Potpourri show this week – first guest is Steve Byas (www.oklahomaconstitution.com), Professor of History and Government at Randall University in Oklahoma. He examines the possibility of our temporary suspension of freedoms lasting longer than the crisis and whether it will be used as a precedent in the future.

Then we look at the threat from China with Steven Mosher (www.pop.org), President of the Population Research Institute, who discusses the geopolitical danger with China as well as the irony of how those who are politically correct will defend China despite the human rights abuses committed there.

Will this crisis affect state primary elections now or the federal election in November? Jason Snead (www.honestelections.org), Executive Director of the Honest Elections Project, analyzes the postponement process and covers voter ID, suppression, and fraud.

There are hot spots of religious persecution around the world, but Europe seems to be hotter than most. Dexter Van Zile (www.camera.org), Christian Media Analyst for CAMERA, shows how both Christians and Jews are being persecuted in Europe and highlights a TV host’s incorrect information on Iran.

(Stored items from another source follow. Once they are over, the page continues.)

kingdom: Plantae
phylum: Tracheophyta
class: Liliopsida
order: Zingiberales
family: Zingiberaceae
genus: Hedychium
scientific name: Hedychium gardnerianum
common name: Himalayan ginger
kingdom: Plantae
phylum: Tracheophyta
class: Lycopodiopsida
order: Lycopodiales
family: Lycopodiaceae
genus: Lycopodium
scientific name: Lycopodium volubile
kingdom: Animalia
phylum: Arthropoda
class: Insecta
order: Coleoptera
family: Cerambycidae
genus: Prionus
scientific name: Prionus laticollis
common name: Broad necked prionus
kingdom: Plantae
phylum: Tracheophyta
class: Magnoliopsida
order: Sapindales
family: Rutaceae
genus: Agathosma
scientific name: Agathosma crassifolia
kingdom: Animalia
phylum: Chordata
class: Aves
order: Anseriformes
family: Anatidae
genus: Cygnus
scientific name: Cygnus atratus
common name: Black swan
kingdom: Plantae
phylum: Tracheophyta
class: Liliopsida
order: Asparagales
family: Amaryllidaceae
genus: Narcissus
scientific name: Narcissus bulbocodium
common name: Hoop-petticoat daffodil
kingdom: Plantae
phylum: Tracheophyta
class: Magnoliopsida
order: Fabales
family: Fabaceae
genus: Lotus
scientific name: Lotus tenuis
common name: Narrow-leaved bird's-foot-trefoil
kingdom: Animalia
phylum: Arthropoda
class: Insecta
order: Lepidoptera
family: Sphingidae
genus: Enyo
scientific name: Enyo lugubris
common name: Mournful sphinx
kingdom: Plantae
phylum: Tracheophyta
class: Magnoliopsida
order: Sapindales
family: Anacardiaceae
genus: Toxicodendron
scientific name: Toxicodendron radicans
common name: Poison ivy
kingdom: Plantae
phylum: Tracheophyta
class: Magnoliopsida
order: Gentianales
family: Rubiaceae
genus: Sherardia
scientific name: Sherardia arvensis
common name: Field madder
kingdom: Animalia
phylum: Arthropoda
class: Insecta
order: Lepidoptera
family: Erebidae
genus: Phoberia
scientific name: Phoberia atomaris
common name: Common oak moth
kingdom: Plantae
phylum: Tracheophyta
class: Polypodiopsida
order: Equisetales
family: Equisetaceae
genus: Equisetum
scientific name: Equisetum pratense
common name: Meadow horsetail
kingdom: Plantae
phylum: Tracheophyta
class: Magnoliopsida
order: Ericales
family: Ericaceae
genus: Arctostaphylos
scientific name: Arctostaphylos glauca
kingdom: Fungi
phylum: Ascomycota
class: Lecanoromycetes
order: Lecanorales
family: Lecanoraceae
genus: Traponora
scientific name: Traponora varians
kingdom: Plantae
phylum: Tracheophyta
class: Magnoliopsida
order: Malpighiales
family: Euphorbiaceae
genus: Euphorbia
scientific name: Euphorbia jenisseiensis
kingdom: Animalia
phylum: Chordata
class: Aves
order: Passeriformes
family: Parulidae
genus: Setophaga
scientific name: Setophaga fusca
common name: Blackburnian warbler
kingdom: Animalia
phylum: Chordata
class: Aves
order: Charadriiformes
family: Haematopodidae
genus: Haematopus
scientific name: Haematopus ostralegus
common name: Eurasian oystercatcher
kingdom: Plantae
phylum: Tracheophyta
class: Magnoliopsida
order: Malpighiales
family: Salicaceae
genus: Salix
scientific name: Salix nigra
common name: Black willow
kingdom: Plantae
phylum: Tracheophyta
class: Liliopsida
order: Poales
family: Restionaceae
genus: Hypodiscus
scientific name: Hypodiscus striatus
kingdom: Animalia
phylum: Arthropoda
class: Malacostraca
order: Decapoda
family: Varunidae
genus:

Rounding out the program this week, John looks at a variety of topics including political correctness and its tendency to harm us, how statistics inform decisions which inform statistics, and the slowly fading narrative of anthropogenic global warming during this pandemic.

John's quote of the week:
“During this time, much of what governments will do will be unconstitutional. We have to be careful that these things do not become prolonged and then permanently embedded. Typically when rights go away, they for some reason just don’t seem to come back. Why? Because rights are a restriction on government.”

On this week's extra segment, we play another double feature. First up, Robert Haddock from October 2014 on Chinese economic and military expansion. We then transition to Joshua Philipp from July 2016 on the China threat, including espionage and disinformation. These interview are interesting for their time and even more so now in the light of the coronavirus threat that originated in China.